Clinton has benefited more from the debates than Trump has
Tonight is the third and final presidential debate, and it takes place at 9:00 pm ET in Las Vegas, NV. Our most recent NBC/WSJ poll found 31% of voters saying the previous two presidential debates made them more likely to back Hillary Clinton, versus 14% who said they made them more likely to support Trump; 52% said the debates made no difference.
Rockin the suburbs
One of the biggest reasons why Clinton is really pulling away from Trump? It's all about the suburbs. The urban suburbs, a set of densely-populated, wealthy and well-educated counties, have swung heavily to Clinton since the summer. NBC News merged data from the last two NBC/WSJ polls, both in the field in the last two weeks, and found Clinton had a 26-point edge in those counties. A set of polls taken over this summer showed she had a much smaller 13-point lead in the same areas. In 2012, President Barack Obama carried the urban suburbs by 16 points, 10 points less than Clinton's current margin.
Trump's term limits pledge
Yesterday, the GOP nominee pledged to push for term limits for members of Congress - six years for House members and 12 years for senators. Yes, term limits are a common conservative proposal, but if you wanted more proof that Trump is running against the GOP -- which happens to be in control of Congress -- this pledge is it. What does this say for Richard Burr, Chuck Grassley, and John McCain? (Not to mention close Trump adviser Jeff Sessions?)

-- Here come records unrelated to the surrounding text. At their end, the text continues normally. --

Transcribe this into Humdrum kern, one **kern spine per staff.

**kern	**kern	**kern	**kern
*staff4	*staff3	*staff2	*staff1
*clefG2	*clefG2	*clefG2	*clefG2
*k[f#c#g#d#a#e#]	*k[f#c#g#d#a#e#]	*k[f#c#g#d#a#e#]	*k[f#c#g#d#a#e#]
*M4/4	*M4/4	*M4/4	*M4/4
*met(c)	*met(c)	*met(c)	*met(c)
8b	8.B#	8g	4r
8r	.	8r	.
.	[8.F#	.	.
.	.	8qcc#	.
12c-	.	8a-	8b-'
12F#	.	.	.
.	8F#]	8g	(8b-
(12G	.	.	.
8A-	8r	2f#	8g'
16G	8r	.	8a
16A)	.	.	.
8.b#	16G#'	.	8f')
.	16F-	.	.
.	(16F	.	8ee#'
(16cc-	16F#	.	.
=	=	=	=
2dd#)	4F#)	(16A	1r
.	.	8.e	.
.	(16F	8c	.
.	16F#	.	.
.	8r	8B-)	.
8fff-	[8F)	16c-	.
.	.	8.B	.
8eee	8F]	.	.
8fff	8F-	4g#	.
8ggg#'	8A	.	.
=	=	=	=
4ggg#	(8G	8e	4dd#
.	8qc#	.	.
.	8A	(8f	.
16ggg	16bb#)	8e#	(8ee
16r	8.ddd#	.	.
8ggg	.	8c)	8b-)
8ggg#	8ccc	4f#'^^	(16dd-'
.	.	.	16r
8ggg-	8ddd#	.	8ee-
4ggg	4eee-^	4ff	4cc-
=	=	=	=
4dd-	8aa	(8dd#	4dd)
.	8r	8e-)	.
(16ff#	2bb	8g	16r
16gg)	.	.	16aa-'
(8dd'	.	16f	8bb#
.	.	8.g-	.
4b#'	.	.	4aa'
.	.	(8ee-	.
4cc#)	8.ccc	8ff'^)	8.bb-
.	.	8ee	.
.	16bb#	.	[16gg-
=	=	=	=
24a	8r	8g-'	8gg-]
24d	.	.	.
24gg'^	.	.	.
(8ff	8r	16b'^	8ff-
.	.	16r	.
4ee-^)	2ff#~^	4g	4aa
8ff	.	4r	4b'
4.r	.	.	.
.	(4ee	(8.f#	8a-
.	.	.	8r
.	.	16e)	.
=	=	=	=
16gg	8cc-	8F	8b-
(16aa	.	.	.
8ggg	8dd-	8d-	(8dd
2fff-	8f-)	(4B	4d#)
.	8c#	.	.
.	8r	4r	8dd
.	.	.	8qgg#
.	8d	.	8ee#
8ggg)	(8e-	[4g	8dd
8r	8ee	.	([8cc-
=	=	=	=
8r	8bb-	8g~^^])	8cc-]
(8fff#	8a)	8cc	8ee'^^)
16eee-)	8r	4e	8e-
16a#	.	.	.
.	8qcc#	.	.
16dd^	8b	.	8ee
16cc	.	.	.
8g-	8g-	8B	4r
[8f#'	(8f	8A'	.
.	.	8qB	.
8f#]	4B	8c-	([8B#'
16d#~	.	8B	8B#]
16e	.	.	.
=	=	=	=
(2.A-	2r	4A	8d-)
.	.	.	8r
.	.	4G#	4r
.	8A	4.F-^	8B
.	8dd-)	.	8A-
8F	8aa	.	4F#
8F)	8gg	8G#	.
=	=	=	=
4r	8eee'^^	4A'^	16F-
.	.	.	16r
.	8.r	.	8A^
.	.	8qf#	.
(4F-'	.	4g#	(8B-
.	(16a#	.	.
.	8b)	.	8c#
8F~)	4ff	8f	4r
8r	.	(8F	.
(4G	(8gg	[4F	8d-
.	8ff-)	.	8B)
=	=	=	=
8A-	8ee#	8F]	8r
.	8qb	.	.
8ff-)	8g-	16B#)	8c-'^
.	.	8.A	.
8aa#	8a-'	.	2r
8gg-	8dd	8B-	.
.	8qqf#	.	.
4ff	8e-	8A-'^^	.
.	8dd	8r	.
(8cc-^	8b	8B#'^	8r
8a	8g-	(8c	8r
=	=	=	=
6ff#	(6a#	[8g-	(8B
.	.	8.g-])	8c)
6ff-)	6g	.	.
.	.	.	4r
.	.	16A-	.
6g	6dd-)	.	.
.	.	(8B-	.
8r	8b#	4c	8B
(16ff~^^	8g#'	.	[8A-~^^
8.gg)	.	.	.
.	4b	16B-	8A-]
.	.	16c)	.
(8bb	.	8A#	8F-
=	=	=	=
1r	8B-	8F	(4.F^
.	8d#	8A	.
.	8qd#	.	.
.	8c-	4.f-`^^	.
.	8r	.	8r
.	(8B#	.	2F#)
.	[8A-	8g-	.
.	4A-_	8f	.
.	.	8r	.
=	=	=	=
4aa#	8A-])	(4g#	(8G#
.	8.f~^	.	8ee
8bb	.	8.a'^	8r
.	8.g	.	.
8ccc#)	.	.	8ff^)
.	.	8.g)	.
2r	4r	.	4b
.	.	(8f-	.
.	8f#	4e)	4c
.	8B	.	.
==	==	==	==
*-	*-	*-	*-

First Read's downballot race of the day
Wisconsin: Democrat Russ Feingold was bounced from his seat in 2010, and he's trying to snatch it back this cycle from his old rival, Republican Ron Johnson. The two men are ideologically opposed in this traditionally blue-leaning state; Feingold is a progressive champion, while Johnson has been a staunch conservative. If Feingold is victorious, it will be the first time since 1934 that an ousted senator came back six years later to defeat his former foe.
On the trail
Tim Kaine campaigns in Ohio and North Carolina… Mike Pence hits Colorado… Bernie Sanders campaigns for Clinton in Nevada… And Chelsea Clinton is in Arizona.